Adhesive bonding has been conventionally used as a method of joining composite structures, such as those used in the aerospace industry. Currently, adhesive bonding of composite structures is carried out predominantly by one of three ways: (1) co-curing, (2) co-bonding, and (3) secondary bonding.
“Co-curing” involves joining uncured composite parts by simultaneously curing and bonding, wherein the composite parts are being cured together with the adhesive, resulting in chemical bonding. However, it is difficult to apply this technique to the bonding of uncured prepregs to fabricate large structural parts with complex shapes. Uncured composite materials, e.g. prepregs, are tacky (i.e. sticky to the touch) and lack the rigidity necessary to be self-supporting. As such, uncured composite materials are difficult to handle. For example, it is difficult to assemble and bond uncured composite materials on tools with complex three-dimensional shapes.
“Co-bonding” involves joining a pre-cured composite part to an uncured composite part by adhesive bonding, wherein the adhesive and the uncured composite part are being cured during bonding. The pre-cured composite usually requires an additional surface preparation step prior to adhesive bonding.
“Secondary bonding” is the joining together of pre-cured composite parts by adhesive bonding, wherein only the adhesive is being cured. This bonding method typically requires surface preparation of each previously cured composite part at the bonding surfaces.
Proper surface treatment for co-bonding and secondary bonding is a prerequisite to achieve the highest level of bond line integrity in adhesively bonded structures. Bond line integrity, generally, refers to the overall quality and robustness of the bonded interface. Conventional co-bonding and secondary bonding processes typically include a surface treatment of the composite structures pursuant to the manufacturer's specifications prior to adhesive bonding. Surface treatments include, but are not limited to grit blasting, sanding, peel ply, priming, etc. These surface treatment methods improve adhesion predominantly by mechanical roughening of the surface. The roughened surface allows for better adhesion due to mechanical interlocking at the bonding interface. Such co-bonding or secondary bonding of pre-cured composite structures has a limitation in that the bonding mechanism occurs only through mechanical interlocking with no formation of chemical bonds as in co-cure bonding. Such surface treatments, if performed improperly, could become a source of bond failure during the use of the final bonded structure. Furthermore, in the absence of chemical bond formation at the interface of a composite bonded assembly, the assessment of bond line quality is critical to ensure that proper bonding has occurred. Unfortunately, assessment of bond line quality is often difficult and current techniques known in the art to measure bond line quality are not well suited to measure and evaluate all potential sources of weak bonds.

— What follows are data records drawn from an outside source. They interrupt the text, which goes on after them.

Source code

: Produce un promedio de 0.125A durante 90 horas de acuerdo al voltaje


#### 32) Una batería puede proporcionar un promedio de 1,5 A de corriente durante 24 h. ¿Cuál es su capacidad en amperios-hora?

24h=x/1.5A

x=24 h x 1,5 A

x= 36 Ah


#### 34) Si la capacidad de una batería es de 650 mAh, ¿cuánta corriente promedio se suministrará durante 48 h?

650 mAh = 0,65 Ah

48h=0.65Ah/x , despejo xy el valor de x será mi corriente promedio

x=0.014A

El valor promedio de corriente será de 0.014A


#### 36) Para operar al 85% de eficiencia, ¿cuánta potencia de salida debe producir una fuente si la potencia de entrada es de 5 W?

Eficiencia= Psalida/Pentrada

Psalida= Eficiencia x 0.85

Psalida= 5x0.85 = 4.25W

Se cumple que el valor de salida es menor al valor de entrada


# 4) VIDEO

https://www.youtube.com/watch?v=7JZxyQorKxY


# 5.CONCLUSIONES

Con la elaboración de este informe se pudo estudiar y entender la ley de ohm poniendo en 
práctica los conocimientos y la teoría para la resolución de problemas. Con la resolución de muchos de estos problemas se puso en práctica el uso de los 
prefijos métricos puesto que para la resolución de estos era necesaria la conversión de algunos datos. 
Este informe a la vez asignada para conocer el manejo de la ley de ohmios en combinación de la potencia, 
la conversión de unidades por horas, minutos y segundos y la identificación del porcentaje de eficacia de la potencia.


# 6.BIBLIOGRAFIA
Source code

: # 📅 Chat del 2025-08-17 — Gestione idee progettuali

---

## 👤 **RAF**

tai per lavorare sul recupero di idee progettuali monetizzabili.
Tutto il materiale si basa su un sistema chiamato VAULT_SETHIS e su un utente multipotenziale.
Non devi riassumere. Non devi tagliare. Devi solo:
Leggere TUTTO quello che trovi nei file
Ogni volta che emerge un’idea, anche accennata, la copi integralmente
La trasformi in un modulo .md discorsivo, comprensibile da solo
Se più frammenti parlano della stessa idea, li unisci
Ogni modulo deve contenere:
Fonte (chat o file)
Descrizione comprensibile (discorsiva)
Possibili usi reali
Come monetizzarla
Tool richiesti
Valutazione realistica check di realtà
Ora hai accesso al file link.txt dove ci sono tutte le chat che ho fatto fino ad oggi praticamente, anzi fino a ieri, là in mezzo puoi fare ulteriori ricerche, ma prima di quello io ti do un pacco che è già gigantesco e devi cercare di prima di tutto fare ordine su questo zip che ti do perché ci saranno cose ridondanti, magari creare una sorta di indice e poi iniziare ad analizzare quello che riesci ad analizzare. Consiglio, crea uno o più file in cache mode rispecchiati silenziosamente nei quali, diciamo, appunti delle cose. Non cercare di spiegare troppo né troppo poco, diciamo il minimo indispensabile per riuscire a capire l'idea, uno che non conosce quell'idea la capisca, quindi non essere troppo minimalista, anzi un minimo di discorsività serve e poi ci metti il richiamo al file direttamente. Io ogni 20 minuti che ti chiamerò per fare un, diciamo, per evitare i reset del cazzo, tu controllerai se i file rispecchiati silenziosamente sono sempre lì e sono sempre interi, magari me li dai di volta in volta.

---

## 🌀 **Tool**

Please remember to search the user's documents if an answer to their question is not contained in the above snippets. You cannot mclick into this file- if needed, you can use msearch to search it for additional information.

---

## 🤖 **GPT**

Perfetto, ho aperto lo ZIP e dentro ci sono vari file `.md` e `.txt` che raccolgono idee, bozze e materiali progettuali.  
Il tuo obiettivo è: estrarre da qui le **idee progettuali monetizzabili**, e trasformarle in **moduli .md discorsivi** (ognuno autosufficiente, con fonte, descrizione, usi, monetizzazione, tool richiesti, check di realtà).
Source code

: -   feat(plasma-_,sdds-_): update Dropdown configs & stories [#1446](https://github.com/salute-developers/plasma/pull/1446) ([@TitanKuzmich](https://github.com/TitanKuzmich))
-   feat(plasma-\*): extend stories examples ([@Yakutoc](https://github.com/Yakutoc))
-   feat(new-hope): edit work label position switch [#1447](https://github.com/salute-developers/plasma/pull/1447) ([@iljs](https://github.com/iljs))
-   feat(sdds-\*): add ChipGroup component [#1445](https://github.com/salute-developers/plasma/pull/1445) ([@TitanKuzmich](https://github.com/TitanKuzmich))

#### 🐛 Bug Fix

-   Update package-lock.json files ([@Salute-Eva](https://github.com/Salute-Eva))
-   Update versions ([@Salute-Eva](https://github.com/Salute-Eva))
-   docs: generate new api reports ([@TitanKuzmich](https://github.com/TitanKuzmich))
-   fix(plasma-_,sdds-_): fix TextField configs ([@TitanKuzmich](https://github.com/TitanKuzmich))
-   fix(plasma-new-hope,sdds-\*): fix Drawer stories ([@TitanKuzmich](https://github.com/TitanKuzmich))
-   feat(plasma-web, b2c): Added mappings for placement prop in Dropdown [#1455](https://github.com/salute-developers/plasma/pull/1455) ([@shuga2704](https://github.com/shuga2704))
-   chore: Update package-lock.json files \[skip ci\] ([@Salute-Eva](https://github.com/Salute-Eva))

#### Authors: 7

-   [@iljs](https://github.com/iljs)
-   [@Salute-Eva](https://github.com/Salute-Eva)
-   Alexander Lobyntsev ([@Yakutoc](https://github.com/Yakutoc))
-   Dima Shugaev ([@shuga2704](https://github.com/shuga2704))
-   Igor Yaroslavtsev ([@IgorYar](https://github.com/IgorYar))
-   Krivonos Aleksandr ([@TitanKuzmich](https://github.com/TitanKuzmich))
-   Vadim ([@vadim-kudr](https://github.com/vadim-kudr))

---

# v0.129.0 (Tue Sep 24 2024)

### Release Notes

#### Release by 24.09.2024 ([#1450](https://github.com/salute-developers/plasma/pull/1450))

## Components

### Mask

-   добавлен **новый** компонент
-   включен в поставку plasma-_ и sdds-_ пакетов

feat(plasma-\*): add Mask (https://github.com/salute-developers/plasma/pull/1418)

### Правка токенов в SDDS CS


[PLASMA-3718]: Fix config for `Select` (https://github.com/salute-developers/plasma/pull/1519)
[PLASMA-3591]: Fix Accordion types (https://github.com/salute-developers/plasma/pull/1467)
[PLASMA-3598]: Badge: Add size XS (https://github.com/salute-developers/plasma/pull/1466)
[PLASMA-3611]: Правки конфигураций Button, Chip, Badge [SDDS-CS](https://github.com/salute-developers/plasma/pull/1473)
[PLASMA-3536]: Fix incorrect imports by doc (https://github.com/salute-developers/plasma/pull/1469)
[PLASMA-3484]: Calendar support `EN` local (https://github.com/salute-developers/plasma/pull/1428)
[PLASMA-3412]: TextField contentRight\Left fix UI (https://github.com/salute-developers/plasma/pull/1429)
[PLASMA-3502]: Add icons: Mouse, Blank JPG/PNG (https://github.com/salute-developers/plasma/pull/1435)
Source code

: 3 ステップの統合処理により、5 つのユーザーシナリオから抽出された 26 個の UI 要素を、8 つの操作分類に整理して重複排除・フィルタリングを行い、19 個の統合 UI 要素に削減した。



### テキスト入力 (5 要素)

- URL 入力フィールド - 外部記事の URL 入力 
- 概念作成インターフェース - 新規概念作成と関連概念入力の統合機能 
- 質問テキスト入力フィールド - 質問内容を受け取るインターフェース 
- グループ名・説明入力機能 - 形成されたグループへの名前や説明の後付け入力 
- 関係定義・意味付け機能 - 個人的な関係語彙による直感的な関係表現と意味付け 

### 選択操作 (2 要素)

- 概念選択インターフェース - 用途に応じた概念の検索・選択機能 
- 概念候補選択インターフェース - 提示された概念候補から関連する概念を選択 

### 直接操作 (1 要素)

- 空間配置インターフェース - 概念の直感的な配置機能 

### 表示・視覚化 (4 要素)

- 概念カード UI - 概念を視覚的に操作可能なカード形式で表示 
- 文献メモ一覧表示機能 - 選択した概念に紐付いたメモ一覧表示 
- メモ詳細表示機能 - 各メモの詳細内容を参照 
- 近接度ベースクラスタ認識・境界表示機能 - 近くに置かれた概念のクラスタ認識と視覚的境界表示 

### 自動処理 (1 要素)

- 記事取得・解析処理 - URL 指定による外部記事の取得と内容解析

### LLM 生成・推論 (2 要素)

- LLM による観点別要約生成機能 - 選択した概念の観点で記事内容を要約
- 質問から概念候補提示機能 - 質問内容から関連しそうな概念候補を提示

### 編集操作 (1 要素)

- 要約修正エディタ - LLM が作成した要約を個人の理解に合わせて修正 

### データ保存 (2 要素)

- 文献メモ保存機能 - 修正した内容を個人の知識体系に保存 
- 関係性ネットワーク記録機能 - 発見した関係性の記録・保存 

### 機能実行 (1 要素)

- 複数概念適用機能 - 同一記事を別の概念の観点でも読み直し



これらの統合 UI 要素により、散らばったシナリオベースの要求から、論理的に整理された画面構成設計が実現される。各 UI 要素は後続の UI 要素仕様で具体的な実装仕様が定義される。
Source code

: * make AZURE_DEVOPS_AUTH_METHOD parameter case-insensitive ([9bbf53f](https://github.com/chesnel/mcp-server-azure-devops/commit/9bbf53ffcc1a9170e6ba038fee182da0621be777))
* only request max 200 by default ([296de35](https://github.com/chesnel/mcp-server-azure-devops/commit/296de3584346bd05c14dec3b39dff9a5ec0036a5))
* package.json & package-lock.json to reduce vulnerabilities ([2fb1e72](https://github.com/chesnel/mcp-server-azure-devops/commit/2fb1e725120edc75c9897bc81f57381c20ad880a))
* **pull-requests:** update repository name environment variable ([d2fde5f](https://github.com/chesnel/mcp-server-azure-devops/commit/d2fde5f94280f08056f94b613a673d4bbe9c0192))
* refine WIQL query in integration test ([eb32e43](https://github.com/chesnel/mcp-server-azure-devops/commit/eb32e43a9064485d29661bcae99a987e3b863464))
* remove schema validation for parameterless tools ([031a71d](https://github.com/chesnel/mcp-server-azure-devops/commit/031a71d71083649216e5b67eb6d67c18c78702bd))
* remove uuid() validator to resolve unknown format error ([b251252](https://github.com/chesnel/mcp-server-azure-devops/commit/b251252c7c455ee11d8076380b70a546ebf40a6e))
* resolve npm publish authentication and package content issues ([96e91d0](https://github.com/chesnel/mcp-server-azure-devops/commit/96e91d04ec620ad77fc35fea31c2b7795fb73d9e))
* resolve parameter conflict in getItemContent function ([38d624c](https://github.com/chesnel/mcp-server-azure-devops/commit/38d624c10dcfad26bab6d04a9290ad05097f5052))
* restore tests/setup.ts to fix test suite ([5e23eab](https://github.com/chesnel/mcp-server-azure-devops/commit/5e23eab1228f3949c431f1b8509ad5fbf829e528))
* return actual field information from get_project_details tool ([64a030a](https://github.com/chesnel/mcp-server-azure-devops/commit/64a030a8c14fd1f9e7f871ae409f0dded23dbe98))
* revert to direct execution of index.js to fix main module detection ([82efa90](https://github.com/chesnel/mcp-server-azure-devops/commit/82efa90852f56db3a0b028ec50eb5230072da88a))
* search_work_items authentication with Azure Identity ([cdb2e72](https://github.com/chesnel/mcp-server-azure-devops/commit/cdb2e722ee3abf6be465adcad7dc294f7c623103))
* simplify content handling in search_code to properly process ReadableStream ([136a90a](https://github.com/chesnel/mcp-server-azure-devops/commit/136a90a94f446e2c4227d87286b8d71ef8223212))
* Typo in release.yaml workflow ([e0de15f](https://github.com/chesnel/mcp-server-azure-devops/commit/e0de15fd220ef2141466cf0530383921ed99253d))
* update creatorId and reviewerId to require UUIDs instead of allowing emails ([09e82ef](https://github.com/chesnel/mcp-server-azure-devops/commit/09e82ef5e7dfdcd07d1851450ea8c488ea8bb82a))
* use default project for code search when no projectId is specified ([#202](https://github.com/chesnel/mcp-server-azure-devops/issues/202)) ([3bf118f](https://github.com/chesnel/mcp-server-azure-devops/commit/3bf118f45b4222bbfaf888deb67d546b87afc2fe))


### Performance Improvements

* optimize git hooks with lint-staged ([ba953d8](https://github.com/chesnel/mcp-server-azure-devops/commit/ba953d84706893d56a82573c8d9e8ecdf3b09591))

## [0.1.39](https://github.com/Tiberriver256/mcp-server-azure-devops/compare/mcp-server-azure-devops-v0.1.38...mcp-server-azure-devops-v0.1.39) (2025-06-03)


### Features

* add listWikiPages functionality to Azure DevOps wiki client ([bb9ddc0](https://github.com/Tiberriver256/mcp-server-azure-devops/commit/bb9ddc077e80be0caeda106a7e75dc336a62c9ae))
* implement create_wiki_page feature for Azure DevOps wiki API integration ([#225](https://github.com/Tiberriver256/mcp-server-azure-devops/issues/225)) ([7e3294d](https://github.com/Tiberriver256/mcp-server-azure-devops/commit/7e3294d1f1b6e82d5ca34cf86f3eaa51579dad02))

In the aerospace industry, adhesives are typically used in combination with mechanical fasteners (e.g. rivets, screws, and bolts) to safely and reliably secure structural materials. Rarely are structural adhesives used as the sole mechanism for joining structural parts in an aircraft. Adhesively bonded parts exhibit significant advantages over parts joined by mechanical fasteners including: lighter weight, reduced stress concentrations, durability, lower part count, etc. Despite these benefits, the use of adhesive bonding is limited due, in part, to the difficulty in assessing bond line integrity. Currently, no non-destructive method exists to measure the bond strength of joined parts. The only way to measure the strength of an adhesively bonded joint is to find the ultimate strength, which is obtained by breaking the bond. For obvious reasons, this type of destructive testing is not practical in an industrial manufacturing environment such as the assembly of an aircraft. Moreover, proof testing a large number of specimens to determine the average load capacity of an adhesive does not guarantee that each and every bonded structure will have the expected bond strength.
In order to meet certain aviation certification requirements in countries such as the United States, structural redundancy of primary structures is currently required. Current state-of-the-art bonding methods are not able to satisfy those requirements. Currently, only co-cured structures are certified by the Federal Aviation Administration (FAA) in the United States for primary structures and are used extensively in the aerospace industry. Thus, there remains a need for an adhesive bonding method or technology that can be used in a manufacturing environment as a method of creating reliable and high-strength chemical bonds while providing excellent reproducibility of bond line quality. Furthermore, there remains a need for a bonding method that could satisfy the structural redundancy requirements (e.g. those set out by the FAA in the United States) without adding extra manufacturing steps.